MSFragger can search Thermo/Sciex .mzML (conversion tutorial here), Thermo .raw, and Bruker timsTOF .d spectral file formats. For compatibility with complete analysis workflows, see the table on this page.

Hardware

MSFragger requires substantial amounts of memory due to its in-memory fragment index. We recommend at least 8-16 GB, but complex closed searches and open searches will require more. Specifying additional variable modifications, or performing semi-tryptic, non-enzymatic, and phospho searches may require more.

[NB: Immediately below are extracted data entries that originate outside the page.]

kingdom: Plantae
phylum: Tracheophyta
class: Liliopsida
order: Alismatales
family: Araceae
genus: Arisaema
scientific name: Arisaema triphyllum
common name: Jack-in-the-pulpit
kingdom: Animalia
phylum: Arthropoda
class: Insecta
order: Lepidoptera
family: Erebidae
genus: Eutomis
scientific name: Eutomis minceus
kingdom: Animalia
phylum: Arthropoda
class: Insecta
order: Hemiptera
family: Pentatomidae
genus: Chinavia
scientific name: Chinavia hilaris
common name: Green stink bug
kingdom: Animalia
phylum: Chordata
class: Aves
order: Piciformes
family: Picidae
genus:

The processor requirements of MSFragger depends on the complexity of your search (and your patience to wait for search results). For an open search (500 Da precursor mass window) using a tryptic digest of the human proteome, a single processor core can search roughly 40,000 MS/MS spectra in under an hour. MSFragger scales well with the number of processor cores and runtimes of under 2 minutes per file have been achieved using a 28-core workstation. A desktop workstation with a quad core processor is sufficient for most simple workflows.

Software

Operating System requirements

MSFragger has been tested on Mac OS X, Windows 7, and a number of Linux distributions. Note that a 64-bit operating system is required to access more than 4 GB of memory.

Java requirements

MSFragger is written using Java 1.8 and requires the Java 8 Runtime Environment. We recommend the Oracle Java 8 Runtime Environment (download and installation instructions are available at www.java.com).